As I enter into my second year here at Park Avenue (can you believe it?!), I’m struck by two things: first, like Miss Rumphius, we are being called by God to do something beautiful in the world. And second, we really can’t predict which of our efforts will take root, or where, or how. The best we can do is to sow enthusiastically, heads out the window like Hilda, and trust God to bless our endeavors – sometimes in unexpected ways.

This year I invite you look for ways, both personally and as a part of PACC, to keep sowing beauty and trusting God to turn a few ditches into roadside delights. My hope is that in the years to come, our community will be littered with the glorious results of our enthusiasm, fertilized with God’s surprising goodness. Will you join me?

With joy and gratitude,

 Reverend Leah Lyman Waldron, Pastor

[1] http://www.newenglandhistoricalsociety.com/how-real-miss-rumphius-decorated-maine-lupines/

[2] https://downeast.com/wild-heart/

Christian Education

Christian Education

Sunday school

Youth Sunday is June 10! Our theme this year is “Making a Difference”.  This comes from our Sunday school lessons this spring about speaking out about injustice and trying to change unfair rules.

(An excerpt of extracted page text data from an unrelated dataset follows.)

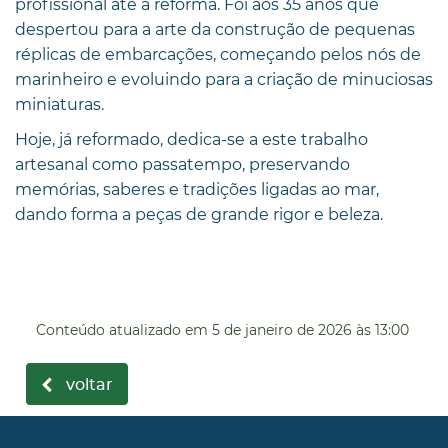
profissional até à reforma. Foi aos 35 anos que
despertou para a arte da construção de pequenas
réplicas de embarcações, começando pelos nós de
marinheiro e evoluindo para a criação de minuciosas
miniaturas.
Hoje, já reformado, dedica-se a este trabalho
artesanal como passatempo, preservando
memórias, saberes e tradições ligadas ao mar,
dando forma a peças de grande rigor e beleza.
Conteúdo atualizado em
5 de janeiro de 2026
às 13:00
voltar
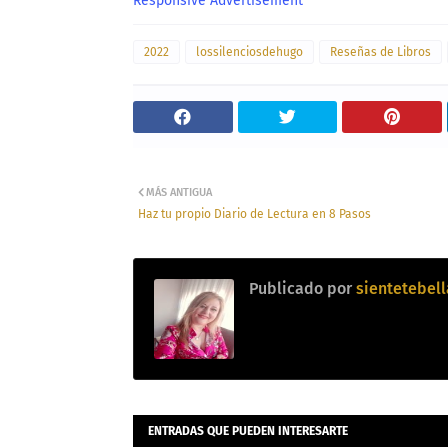
Responsive Advertisement
2022
lossilenciosdehugo
Reseñas de Libros
MÁS ANTIGUA
Haz tu propio Diario de Lectura en 8 Pasos
Publicado por
sientetebell
ENTRADAS QUE PUEDEN INTERESARTE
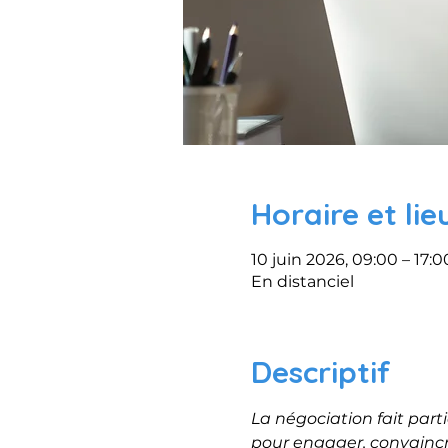
Horaire et lie
10 juin 2026, 09:00 – 17:0
En distanciel
Descriptif
La négociation fait part
pour engager, convaincre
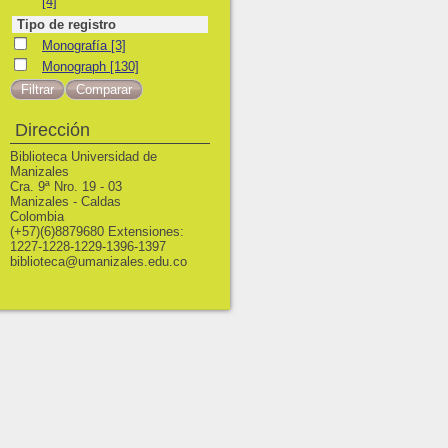
[4]
Tipo de registro
Monografía
Monografía
[3]
Monograph
Monograph
[130]
Dirección
Biblioteca Universidad de
Manizales
Cra. 9ª Nro. 19 - 03
Manizales - Caldas
Colombia
(+57)(6)8879680 Extensiones:
1227-1228-1229-1396-1397
biblioteca@umanizales.edu.co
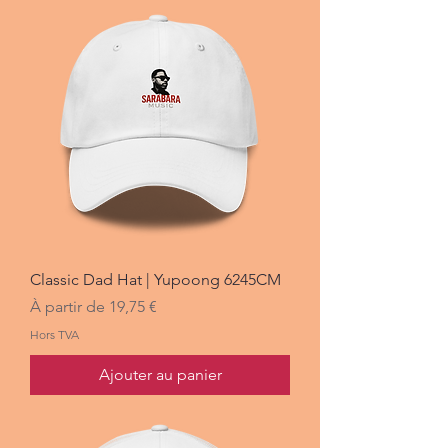
Classic Dad Hat | Yupoong 6245CM
Prix promotionnel
À partir de
19,75 €
Hors TVA
Ajouter au panier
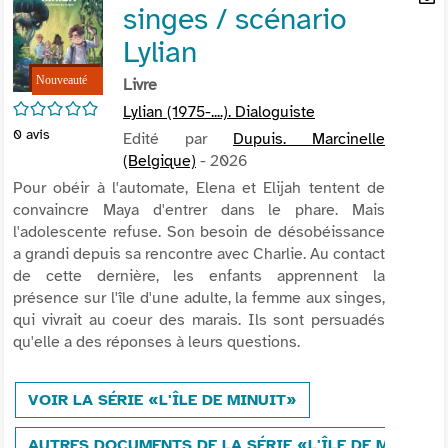
singes / scénario
per
En
(Nou
par
Lylian
fenê
mai
Livre
/5
Lylian (1975-....). Dialoguiste
0
avis
Edité par
Dupuis. Marcinelle
(Belgique)
- 2026
Pour obéir à l'automate, Elena et Elijah tentent de
convaincre Maya d'entrer dans le phare. Mais
l'adolescente refuse. Son besoin de désobéissance
a grandi depuis sa rencontre avec Charlie. Au contact
de cette dernière, les enfants apprennent la
présence sur l'île d'une adulte, la femme aux singes,
qui vivrait au coeur des marais. Ils sont persuadés
qu'elle a des réponses à leurs questions.
VOIR LA SÉRIE «L'ÎLE DE MINUIT»
AUTRES DOCUMENTS DE LA SÉRIE «L'ÎLE DE MINUIT»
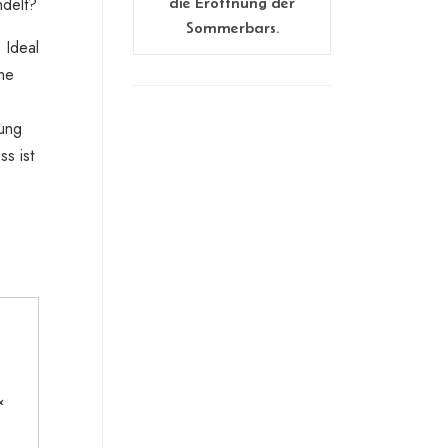
ndelt?
die Eröffnung der
Sommerbars.
 Ideal
uhe
mung
s ist
&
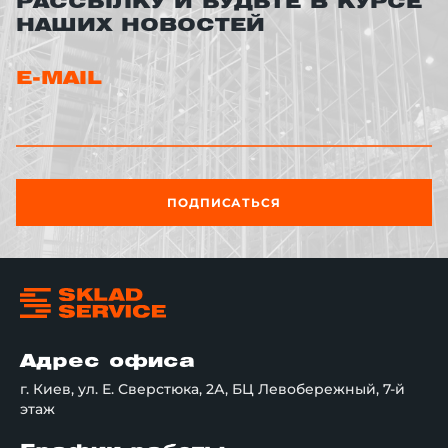
РАССЫЛКУ И БУДЬТЕ В КУРСЕ
НАШИХ НОВОСТЕЙ
E-MAIL
ПОДПИСАТЬСЯ
Адрес офиса
г. Киев, ул. Е. Сверстюка, 2А, БЦ Левобережный, 7-й
этаж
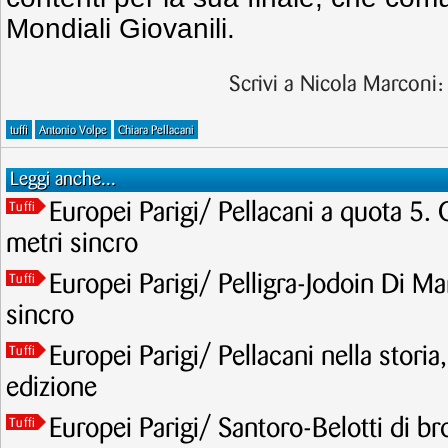
Mondiali Giovanili.
Scrivi a Nicola Marconi
tuffi
Antonio Volpe
Chiara Pellacani
Leggi anche...
Europei Parigi/ Pellacani a quota 5. 
Tuffi
metri sincro
Europei Parigi/ Pelligra-Jodoin Di Mar
Tuffi
sincro
Europei Parigi/ Pellacani nella storia
Tuffi
edizione
Europei Parigi/ Santoro-Belotti di br
Tuffi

We’ll only have one rehearsal with everyone on Saturday, June 9, from 9:30am-11:00 am in the sanctuary. Please make every effort to come for at least part of the rehearsal, particularly if you have a speaking part. Younger children and youth without speaking parts can just come for the first 30 minutes so we can run through the music together and everyone can see where they’ll be sitting and what the service will look like.

During the rehearsal, we’ll also pot the flowers that we’ll distribute to the congregation at the end of the service. It would be great if a couple of people could help with this.  We’ll have the flowers, potting soil and cups all ready. Please let Kate know if you’re available to help.

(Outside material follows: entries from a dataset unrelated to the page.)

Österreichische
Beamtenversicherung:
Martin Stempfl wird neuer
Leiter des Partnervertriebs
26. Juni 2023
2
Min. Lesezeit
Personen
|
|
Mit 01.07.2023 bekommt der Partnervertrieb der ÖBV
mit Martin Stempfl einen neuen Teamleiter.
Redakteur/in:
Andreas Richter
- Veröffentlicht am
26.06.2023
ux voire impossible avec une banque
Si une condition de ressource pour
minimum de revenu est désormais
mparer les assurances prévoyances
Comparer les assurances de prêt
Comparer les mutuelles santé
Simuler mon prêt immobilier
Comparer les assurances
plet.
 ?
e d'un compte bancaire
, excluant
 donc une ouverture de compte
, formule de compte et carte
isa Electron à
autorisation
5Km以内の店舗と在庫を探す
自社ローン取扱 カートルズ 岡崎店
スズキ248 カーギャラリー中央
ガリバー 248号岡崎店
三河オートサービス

Our last day of regular Sunday school will be on Sunday, June 17.  After that, we’ll move into our Sunday school schedule of one multi-age class.  Summer Sunday school is fun and relaxed with popsicles for snack and air conditioning for hot days! We’ll continue to use the Shine curriculum for a multi-age group.



Saturday, July 14, from noon – 4 pm

Lexington Christian Academy, 48 Bartlett Ave in Lexington

The CE ministry will provide hot dogs, drinks, and chips. Please bring a side dish or dessert to share. There’s a pool and tennis courts, so bring your bathing suit and towel and/or a tennis racquet and balls if you’d like to play. A small kiddie pool for younger children in swim diapers will be set-up as well. There is plenty of shade to sit in near the pool. Bring a game or puzzle to share if you’d like. There’s also a ball field if anyone would like to organize a softball or whiffle ball game. We hope to see you there!